- [SOURCE RECORDS]:
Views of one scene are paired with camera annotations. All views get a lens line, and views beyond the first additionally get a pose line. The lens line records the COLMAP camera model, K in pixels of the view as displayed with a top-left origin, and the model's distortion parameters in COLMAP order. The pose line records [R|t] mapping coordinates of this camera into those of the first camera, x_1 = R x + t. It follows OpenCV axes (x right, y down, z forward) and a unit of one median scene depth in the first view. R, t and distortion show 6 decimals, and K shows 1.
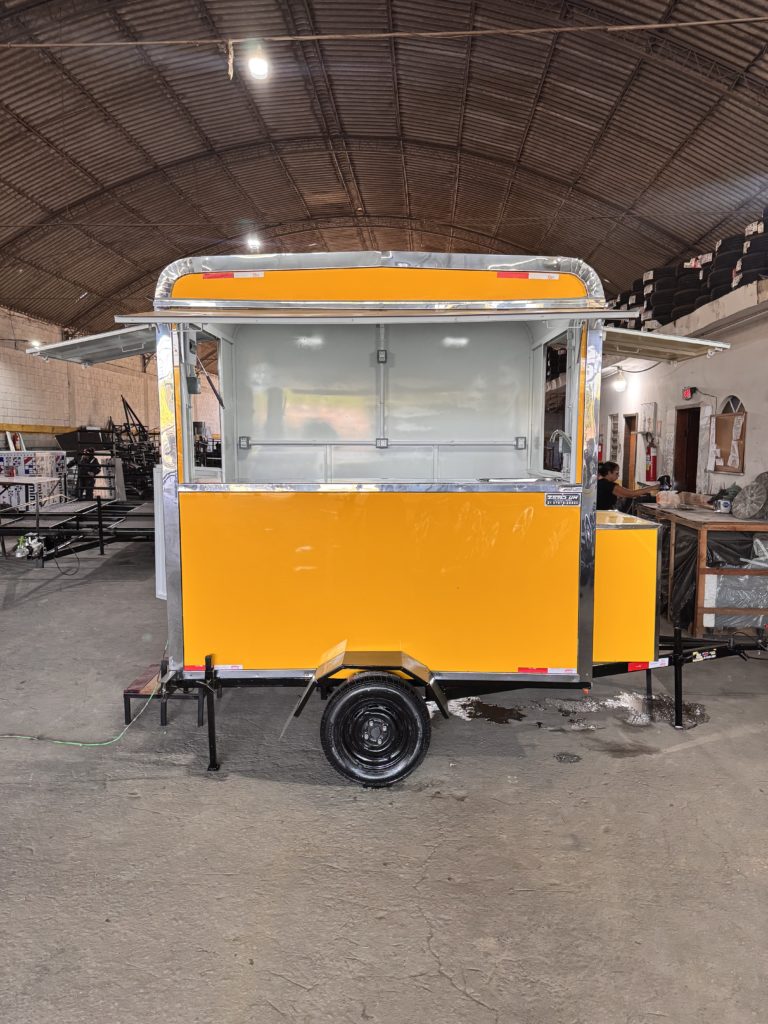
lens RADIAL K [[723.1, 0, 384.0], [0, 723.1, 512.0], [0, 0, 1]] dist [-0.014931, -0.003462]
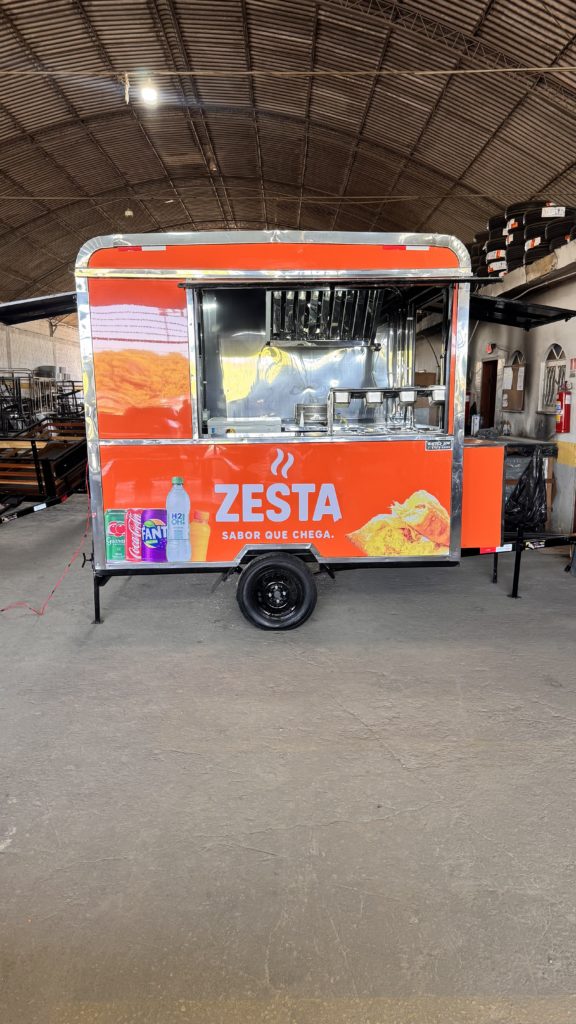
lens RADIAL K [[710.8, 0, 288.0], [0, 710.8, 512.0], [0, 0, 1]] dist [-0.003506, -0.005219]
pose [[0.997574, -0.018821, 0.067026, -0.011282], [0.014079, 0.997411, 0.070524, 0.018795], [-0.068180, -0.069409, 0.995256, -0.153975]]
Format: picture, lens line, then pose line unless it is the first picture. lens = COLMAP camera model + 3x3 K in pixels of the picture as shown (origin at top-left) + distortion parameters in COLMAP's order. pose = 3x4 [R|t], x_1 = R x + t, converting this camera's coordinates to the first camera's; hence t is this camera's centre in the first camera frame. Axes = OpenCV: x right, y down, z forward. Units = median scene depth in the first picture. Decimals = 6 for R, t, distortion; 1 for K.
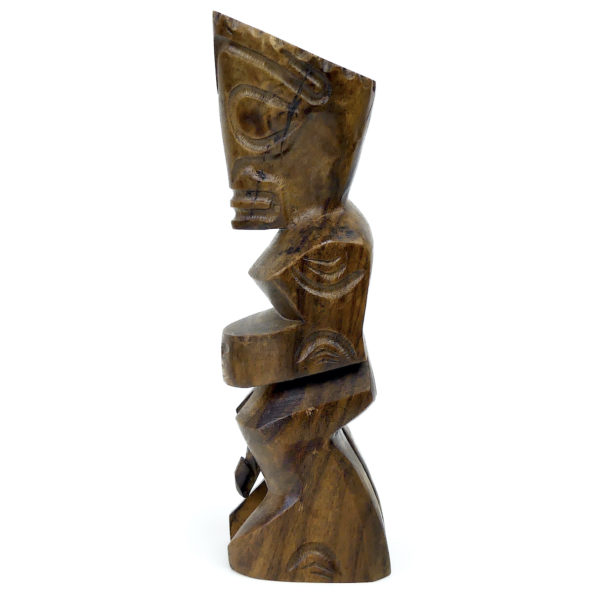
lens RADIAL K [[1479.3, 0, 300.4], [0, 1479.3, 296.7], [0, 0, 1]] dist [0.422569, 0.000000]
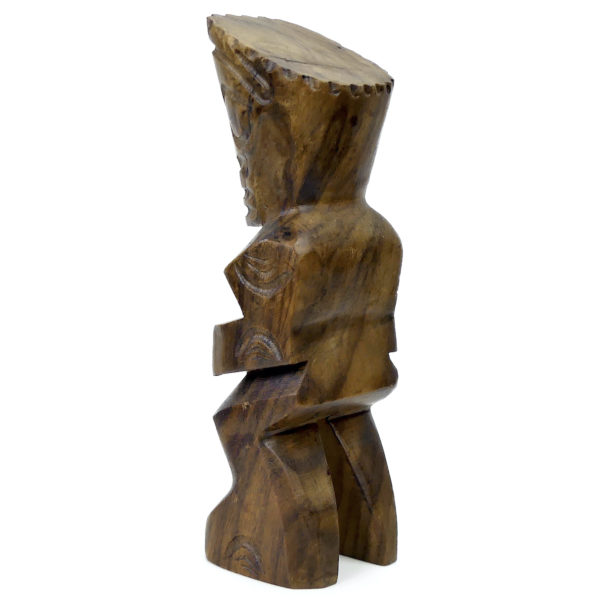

- [WHAT YOU SHOULD DO]: Copy out every line of the rows above word for word, leaving out the pictures.

- [TASK ANSWER]:
Views of one scene are paired with camera annotations. All views get a lens line, and views beyond the first additionally get a pose line. The lens line records the COLMAP camera model, K in pixels of the view as displayed with a top-left origin, and the model's distortion parameters in COLMAP order. The pose line records [R|t] mapping coordinates of this camera into those of the first camera, x_1 = R x + t. It follows OpenCV axes (x right, y down, z forward) and a unit of one median scene depth in the first view. R, t and distortion show 6 decimals, and K shows 1.
lens RADIAL K [[723.1, 0, 384.0], [0, 723.1, 512.0], [0, 0, 1]] dist [-0.014931, -0.003462]
lens RADIAL K [[710.8, 0, 288.0], [0, 710.8, 512.0], [0, 0, 1]] dist [-0.003506, -0.005219]
pose [[0.997574, -0.018821, 0.067026, -0.011282], [0.014079, 0.997411, 0.070524, 0.018795], [-0.068180, -0.069409, 0.995256, -0.153975]]
Format: picture, lens line, then pose line unless it is the first picture. lens = COLMAP camera model + 3x3 K in pixels of the picture as shown (origin at top-left) + distortion parameters in COLMAP's order. pose = 3x4 [R|t], x_1 = R x + t, converting this camera's coordinates to the first camera's; hence t is this camera's centre in the first camera frame. Axes = OpenCV: x right, y down, z forward. Units = median scene depth in the first picture. Decimals = 6 for R, t, distortion; 1 for K.
lens RADIAL K [[1479.3, 0, 300.4], [0, 1479.3, 296.7], [0, 0, 1]] dist [0.422569, 0.000000]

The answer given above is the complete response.